Example workflow of frequent iterations between local debugging and cluster deployment:
def main():
+ info = det.get_cluster_info()
+ if info is None:
+ # Local: configure local distributed training.
+ deepspeed.init_distributed()
+ distributed_context = core.DistributedContext.from_deepspeed()
+ latest_checkpoint = None
+ else:
+ # On-cluster: Determined will automatically detect distributed context.
+ distributed_context = None
+ # On-cluster: configure the latest checkpoint for pause/resume training functionality.
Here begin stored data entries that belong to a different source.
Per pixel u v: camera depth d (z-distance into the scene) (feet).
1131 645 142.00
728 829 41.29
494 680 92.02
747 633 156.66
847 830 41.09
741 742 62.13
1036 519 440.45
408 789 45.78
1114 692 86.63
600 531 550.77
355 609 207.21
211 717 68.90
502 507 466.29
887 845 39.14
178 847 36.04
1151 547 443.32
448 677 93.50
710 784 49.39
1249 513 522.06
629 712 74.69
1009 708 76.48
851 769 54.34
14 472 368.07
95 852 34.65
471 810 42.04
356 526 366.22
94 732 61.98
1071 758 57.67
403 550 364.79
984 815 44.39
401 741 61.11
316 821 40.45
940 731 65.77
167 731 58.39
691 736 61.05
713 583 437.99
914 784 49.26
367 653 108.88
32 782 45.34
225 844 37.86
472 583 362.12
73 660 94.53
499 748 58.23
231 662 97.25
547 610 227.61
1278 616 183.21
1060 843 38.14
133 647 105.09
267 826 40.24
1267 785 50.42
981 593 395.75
+ latest_checkpoint = info.latest_checkpoint
+ with det_ds.init(
+ distributed=distributed_context
) as train_context:
trial = DCGANTrial(train_context)
trainer = det_ds.Trainer(trial, train_context)
trainer.fit(
max_length=pytorch.Epoch(11),
checkpoint_period=pytorch.Batch(100),
validation_period=pytorch.Batch(100),
+ latest_checkpoint=latest_checkpoint,
)
To run Trainer API solely on-cluster, the code is simpler:
def main():
with det_ds.init() as train_context:
trial_inst = gan_model.DCGANTrial(train_context)
trainer = det_ds.Trainer(trial_inst, train_context)
trainer.fit(
max_length=pytorch.Epoch(11),
checkpoint_period=pytorch.Batch(100),
validation_period=pytorch.Batch(100),
latest_checkpoint=det.get_cluster_info().latest_checkpoint,
)
Submit Your Trial for Training on Cluster#
To run your experiment on cluster, you’ll need to create an experiment configuration (YAML) file. Your experiment configuration file must contain searcher configuration and entrypoint.
name: dcgan_deepspeed_mnist
searcher:
name: single
metric: validation_loss
resources:
slots_per_trial: 2
entrypoint: python3 -m determined.launch.deepspeed python3 train.py
Submit the trial to the cluster:
det e create det.yaml .
If your training code needs to read some values from the experiment configuration, you can set the
data
field and read from det.get_cluster_info().trial.user_data
or set hyperparameters
and read from det.get_cluster_info().trial.hparams
.
Profiling#
When training on cluster, you can enable the system metrics profiler by adding a parameter to your
fit()
call:
trainer.fit(
...,
+ profiling_enabled=True
)
Known DeepSpeed Constraints#
Some DeepSpeed constraints are inherited concerning supported feature compatibility:
Pipeline parallelism can only be combined with Zero Redundancy Optimizer (ZeRO) stage 1.
Parameter offloading is only supported with ZeRO stage 3.
Optimizer offloading is only supported with ZeRO stage 2 and 3.